Créer une série avec l'IA : épisodes, personnages récurrents et fil narratif

Créer une série avec l'IA : épisodes, personnages récurrents et fil narratif

Votre première vidéo a bien marché, alors vous avez voulu lui donner une suite. Et là, tout se met à glisser : le visage du personnage principal n'est plus tout à fait le même, la lumière a changé, le générique a disparu en route, et le spectateur ne reconnaît plus rien. Créer une série avec l'IA ne pose pas le même problème que créer une vidéo isolée. La difficulté n'est pas de produire un épisode. Elle est de produire le douzième exactement comme le premier, trois mois plus tard, sans y passer vos nuits.

Une série qui tient repose sur trois piliers, et un seul manque suffit à la faire tomber : un document de référence qui fixe l'univers une fois pour toutes, un fil narratif qui traverse les épisodes au lieu de les juxtaposer, et une routine de production assez légère pour être répétée sans y penser. Ce guide décrit les trois, dans l'ordre où on les construit. Si la génération vidéo vous est encore étrangère, lisez d'abord notre guide du générateur vidéo par IA, puis revenez ici.

La réponse courte

Créer une série avec l'IA consiste à figer une bible avant le premier épisode, puis à ne plus improviser. Cette bible nomme l'univers, chaque personnage récurrent avec son image de référence, les décors qui reviennent, les règles visuelles et sonores, et le format d'un épisode. Chaque nouvel épisode repart de ces mêmes références et des mêmes réglages : c'est ce qui produit la continuité, bien plus que la puissance du générateur. Le récit se joue ensuite à deux niveaux, une question de saison posée dès l'épisode 1 et un arc complet à l'intérieur de chaque épisode. Le reste est une discipline de publication. Tout cela se fabrique depuis le studio EasyVids, sans caméra, sans équipe et sans logiciel à installer.

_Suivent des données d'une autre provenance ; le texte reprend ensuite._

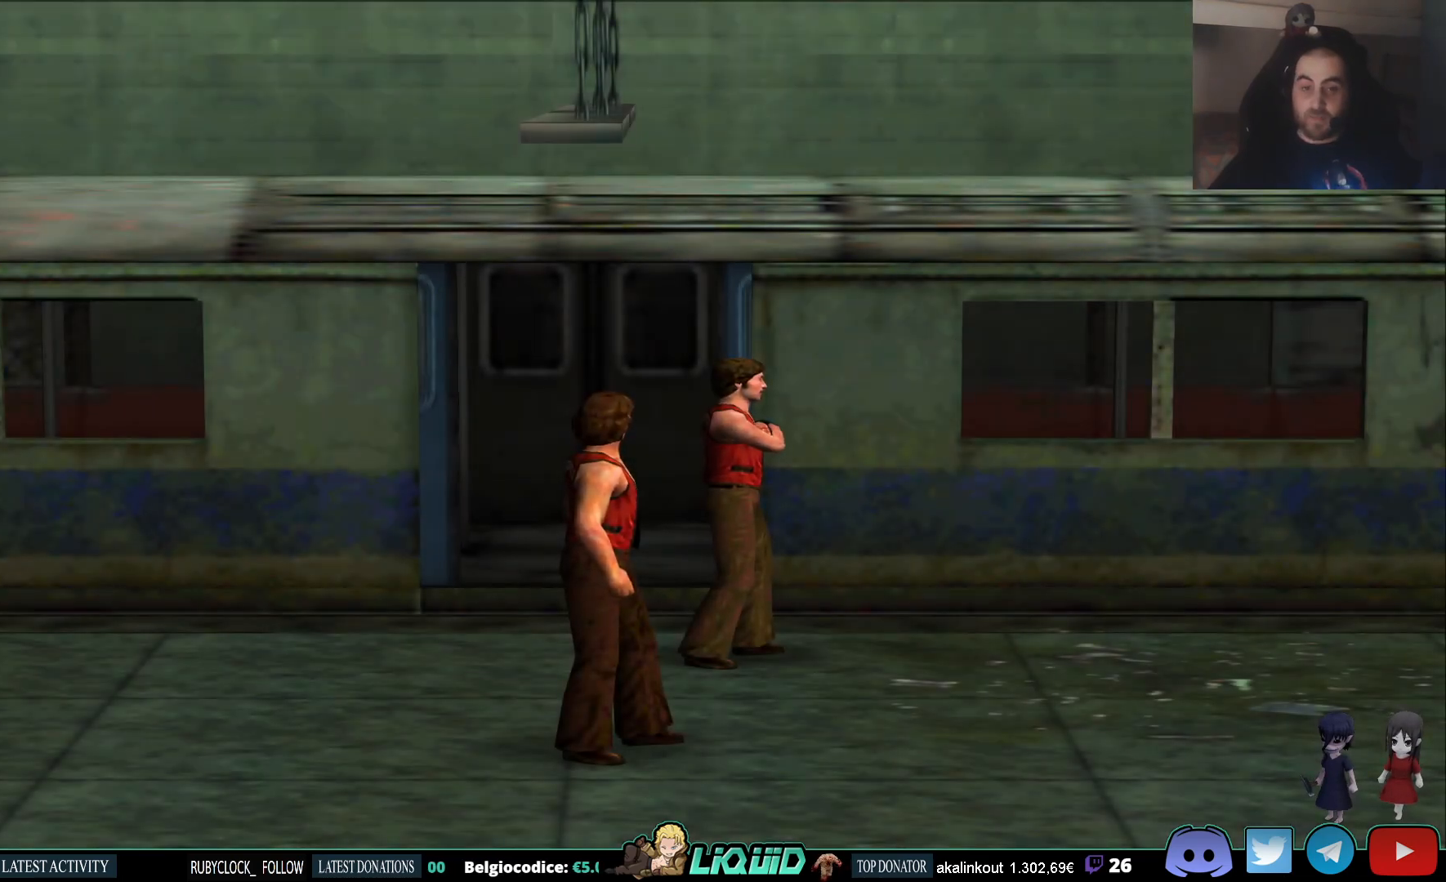
{"buttons": [], "left_stick": "right", "right_stick": "center", "events": []}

Une série n'est pas une suite de vidéos

La différence se joue dans la tête du spectateur. Devant une suite de vidéos, il décide à chaque fois s'il regarde. Devant une série, il revient parce qu'il attend quelque chose de précis : la réponse à une question, le retour d'un personnage, le prochain palier d'une histoire. Vous ne fabriquez pas des vidéos supplémentaires, vous fabriquez une attente.

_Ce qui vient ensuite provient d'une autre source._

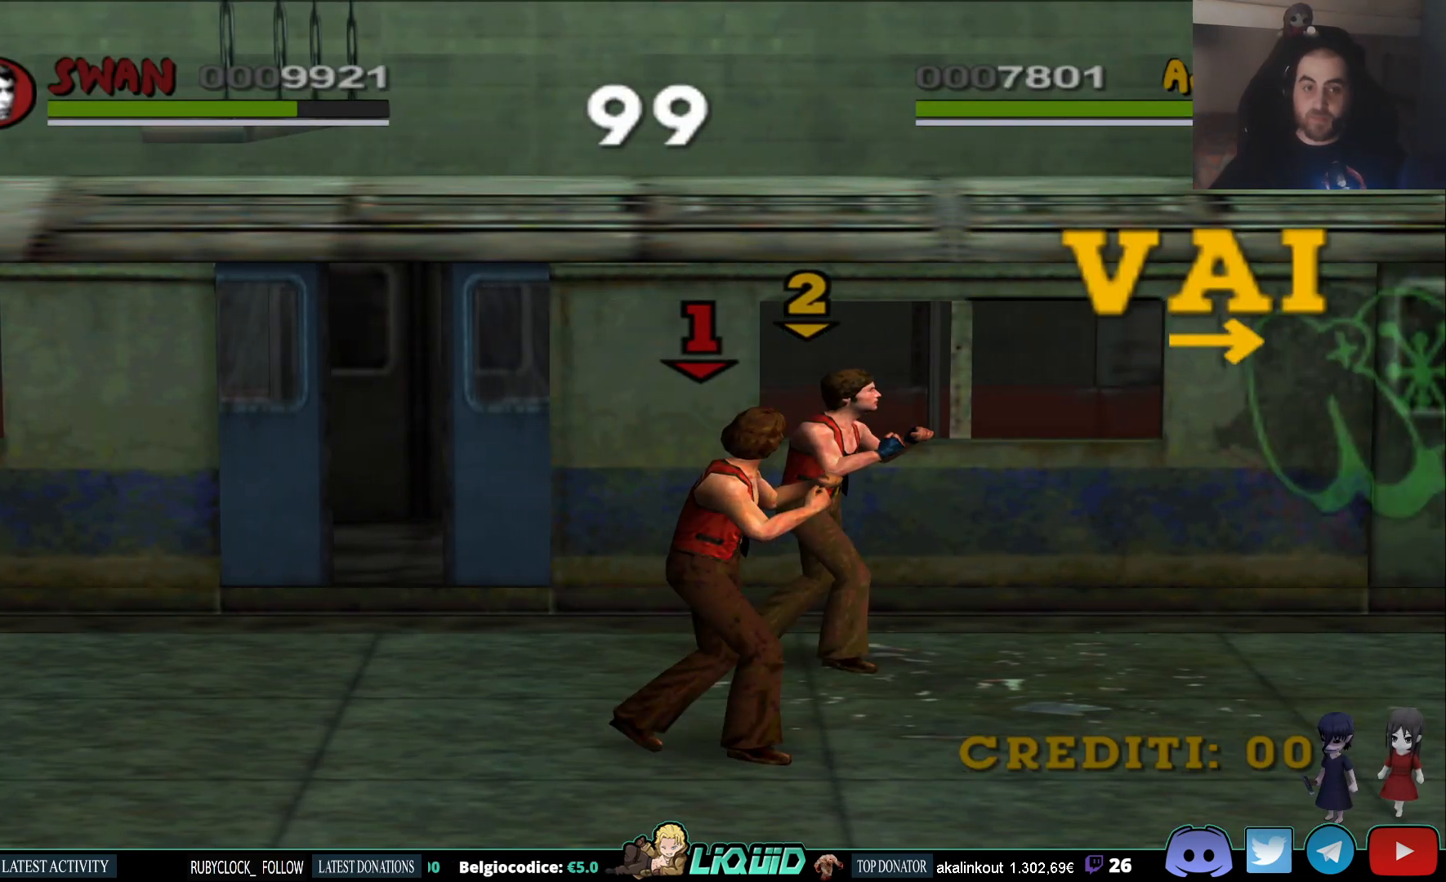
{"buttons": [], "left_stick": "right", "right_stick": "center", "events": []}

Concrètement, une série impose quatre engagements que la vidéo isolée ignore. Un format stable, pour que l'on sache à quoi s'attendre avant même de cliquer. Des personnages reconnaissables, sinon la promesse s'effondre. Une progression, sinon l'épisode 6 ressemble à l'épisode 2. Et un rendez vous, sinon l'audience se disperse entre deux sorties. Ces quatre engagements se préparent avant d'écrire la moindre ligne de script, et c'est précisément ce que la plupart des créateurs sautent.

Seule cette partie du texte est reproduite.